In Deutschland formiert sich Widerstand gegen das dritte Hilfspaket für Griechenland – man habe in der Krise schon genug gezahlt, so die Kritiker. Doch bisher hatten die Steuerzahler hierzulande keine Kosten. Im Gegenteil: Die deutsche Staatskasse hat von der Euro- und Griechenlandkrise sogar profitiert.
Die griechische Regierung hat sich mit den Gläubiger-Institutionen auf Bedingungen für neue Hilfskredite geeinigt. Die zusätzlichen Gelder sind nötig, um einen Zahlungsausfall des Landes und schlimmere Konsequenzen für Griechenland und die Eurozone zu verhindern. Dennoch wird hierzulande erneut Widerstand gegen ein neues Hilfspaket laut. Deutschland habe in der Krise „genug gezahlt“ – so die Parole.
Quelle: EZB
Aber diese Argumentation ist falsch: Bisher hatte der deutsche Steuerzahler gar keine Kosten. Die deutsche Staatskasse hat von der Euro- und Griechenlandkrise sogar profitiert, wie eine neue Studie des Instituts für Wirtschaftsforschung Halle (IWH) aufzeigt. Das IWH beziffert den Gewinn, den der deutsche Fiskus seit 2010 aus der Eurokrise gezogen hat, auf mindestens 100 Milliarden Euro. Grund ist die Zinsersparnis bei deutschen Staatsschulden: Durch die Unsicherheiten auf den Finanzmärkten stieg in der Eurokrise die Nachfrage nach sicheren Geldanlagen wie deutschen Staatsanleihen. Die Nachfrage nach den deutschen Schuldscheinen drückte die Zinsen, die Refinanzierung wurde für die deutsche Regierung zum Schnäppchen Hinzu kommt, dass Griechenland Zinsen für die Hilfskredite zahlte. Zwischen 2010 und 2014 hat Deutschland so rund 360 Millionen Euro Zinsen kassiert.

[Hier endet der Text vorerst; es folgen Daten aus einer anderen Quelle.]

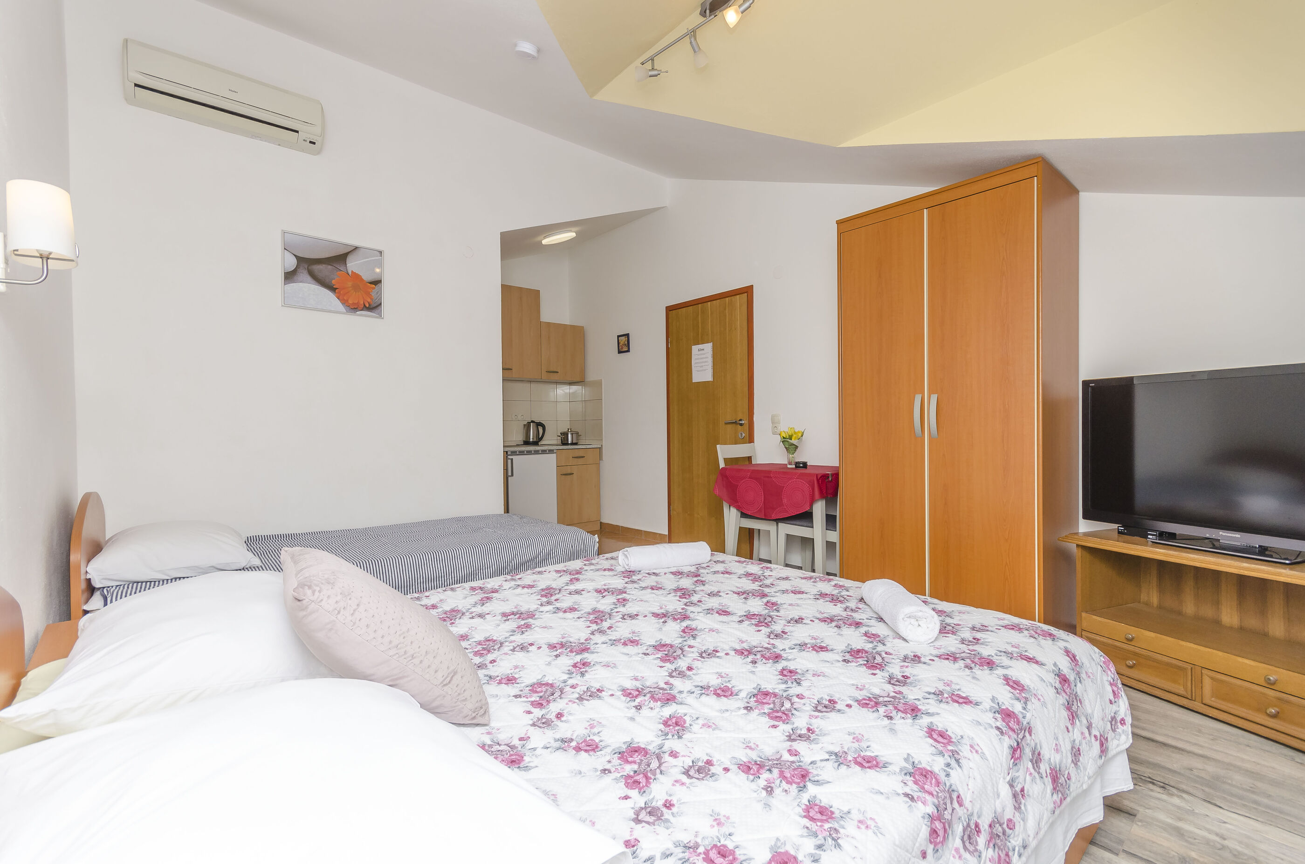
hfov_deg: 100.5
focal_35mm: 15
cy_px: 432
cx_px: 652
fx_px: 543
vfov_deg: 77.1
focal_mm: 10
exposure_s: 1/160
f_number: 8
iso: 160
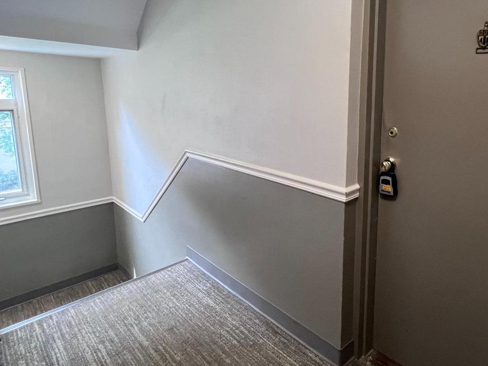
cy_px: 148
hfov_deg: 76.1
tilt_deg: -7.9
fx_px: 296
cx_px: 331
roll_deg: -0.6
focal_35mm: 21
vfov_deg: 63.0
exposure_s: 1/60
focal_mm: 1.57
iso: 320
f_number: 1.8
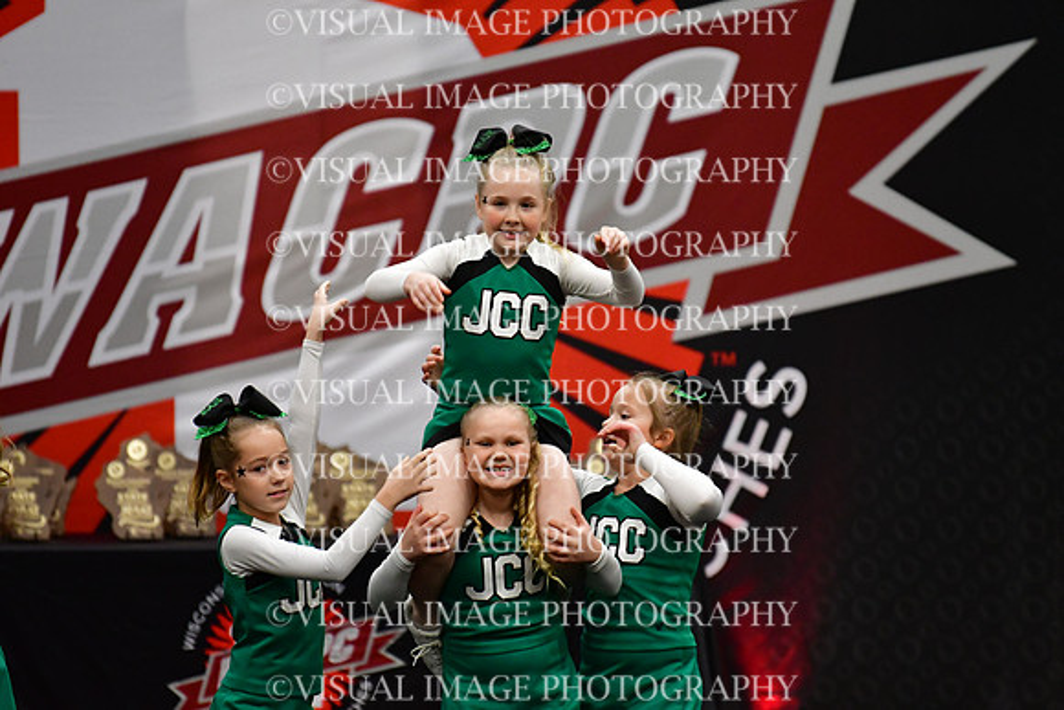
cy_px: 355
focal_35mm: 300
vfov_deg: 4.6
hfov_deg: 6.9
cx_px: 532
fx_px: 8868
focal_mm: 200
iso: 4000
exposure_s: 1/800
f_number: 2.8
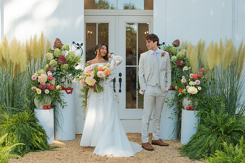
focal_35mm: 59
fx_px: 403
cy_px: 90
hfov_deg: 33.7
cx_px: 140
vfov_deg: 22.9
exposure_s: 1/320
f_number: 3.2
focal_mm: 50
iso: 100
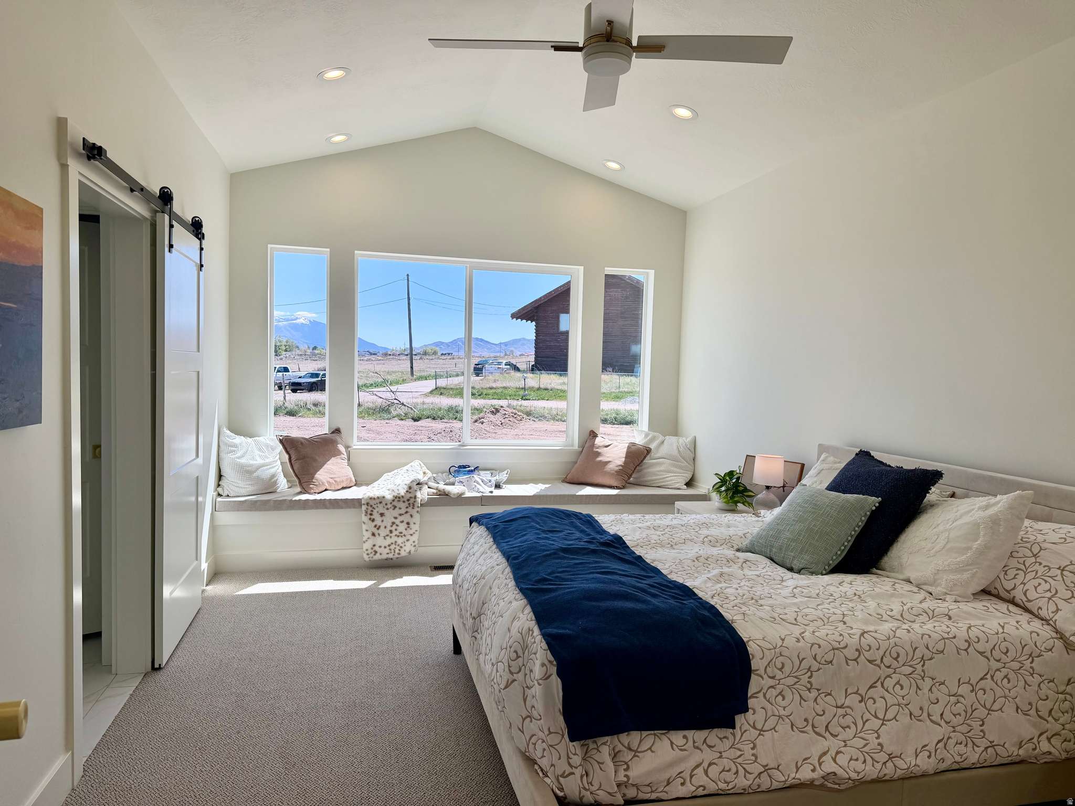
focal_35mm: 24
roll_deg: -1.2
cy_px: 403
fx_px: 745
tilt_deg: -3.8
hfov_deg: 71.6
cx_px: 538
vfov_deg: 56.8
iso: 80
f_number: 1.78
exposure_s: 1/1812
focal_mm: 6.76
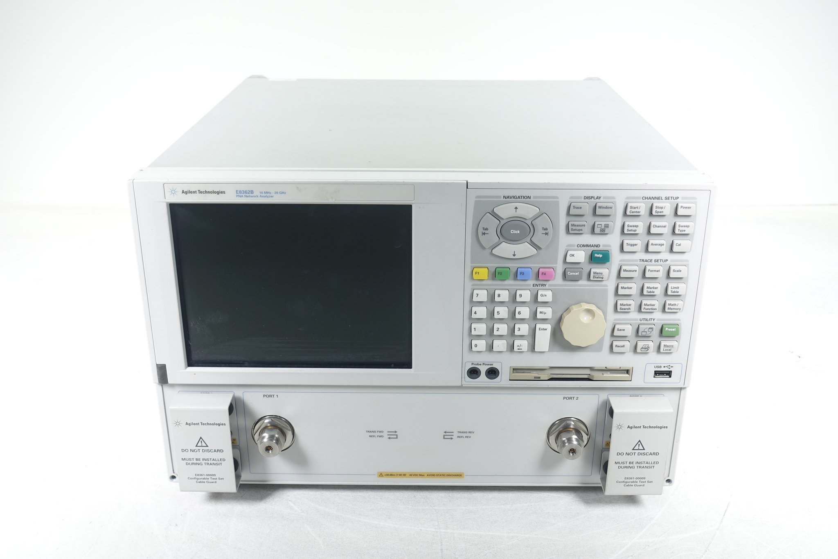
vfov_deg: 34.2
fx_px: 908
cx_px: 419
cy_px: 280
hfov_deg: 49.6
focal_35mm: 39
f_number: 3.5
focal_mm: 14.3
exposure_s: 1/80
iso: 125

Kosten kommen auf den deutschen Staat erst zu, wenn die Griechenland-Kredite ausfallen. Paradoxerweise haben ausgerechnet die Reform-Auflagen, die von den Gläubigern gegenüber Griechenland durchgesetzt wurden, die Wahrscheinlichkeit eines solchen Zahlungsausfalls erhöht: Die erzwungenen Renten-, Sozial- und Lohnkürzungen und der krasse öffentliche Sparkurs haben Wirtschaftsleistung und Steuereinnahmen massiv gedrückt und die Arbeitslosigkeit ansteigen lassen. Eine denkbar schlechte Ausgangslage für eine Entschuldung. Die Schuldenquote ist entsprechend sogar gewachsen.

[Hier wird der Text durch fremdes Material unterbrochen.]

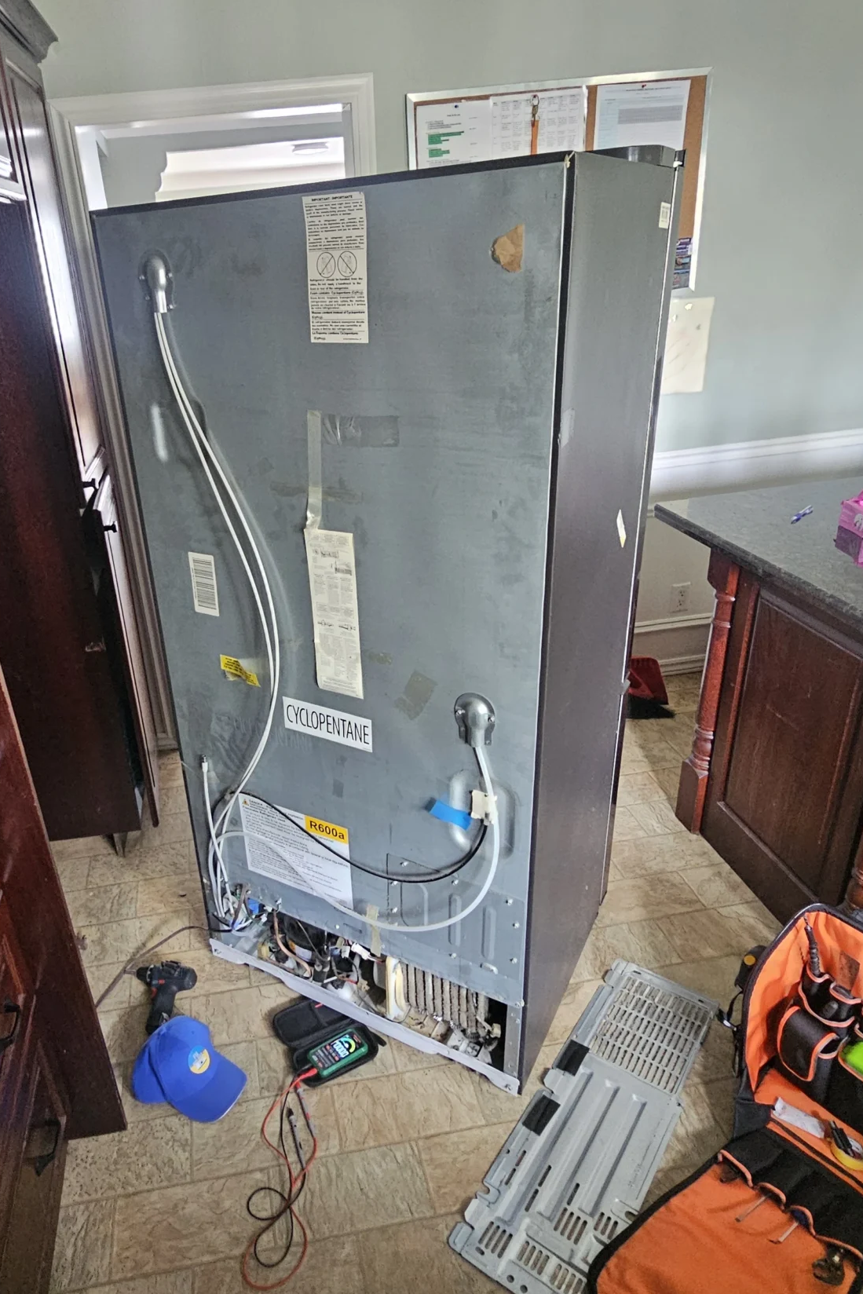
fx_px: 755
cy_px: 634
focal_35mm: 21
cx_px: 315
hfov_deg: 58.6
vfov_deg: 81.2
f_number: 2.2
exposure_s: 1/24
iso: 640
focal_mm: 2.2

Daher ist es gut, dass das jetzt ausgehandelte neue Reform-Paket einen weniger radikalen Sparkurs vorsieht, als ursprünglich befürchtet: So muss im laufenden Jahr kein Primärüberschuss (Haushaltsüberschuss ohne Zinsausgaben) erzielt werden. Sinnvoll ist auch, dass konkrete Maßnahmen zur Bekämpfung von Korruption und Schwarzarbeit vorgesehen sind, dass die Funktion von Statistikbehörde und Verwaltungen gestärkt, Steuerhinterziehung und -umgehung bekämpft werden sollen.
Zu kritisieren ist der nach wie vor bestehende Glaube an Austerität und Kürzungen: Massenentlassungen sollen wohl vereinfacht, die Nachwirkung von Tarifverträgen verkürzt, Rentenzahlungen gesenkt werden. Das alles reduziert tendenziell Einkommen und Kaufkraft. Von der Fiskalpolitik werden weiter negative Konjunktureffekte ausgehen, positive Impulse zur Ankurbelung der Wirtschaft sind nicht ausreichend vorgesehen.
Genau solche Impulse müssen jetzt dringend folgen: Eine Investitionsoffensive, vor allem im Energiesektor, kann kurz- und langfristig Wachstum generieren. Zudem braucht es eine Schuldenkonferenz, um eine Schuldenumstrukturierung bzw. ein Schuldenmoratorium zu erreichen. So bekäme Griechenland Luft zum Atmen.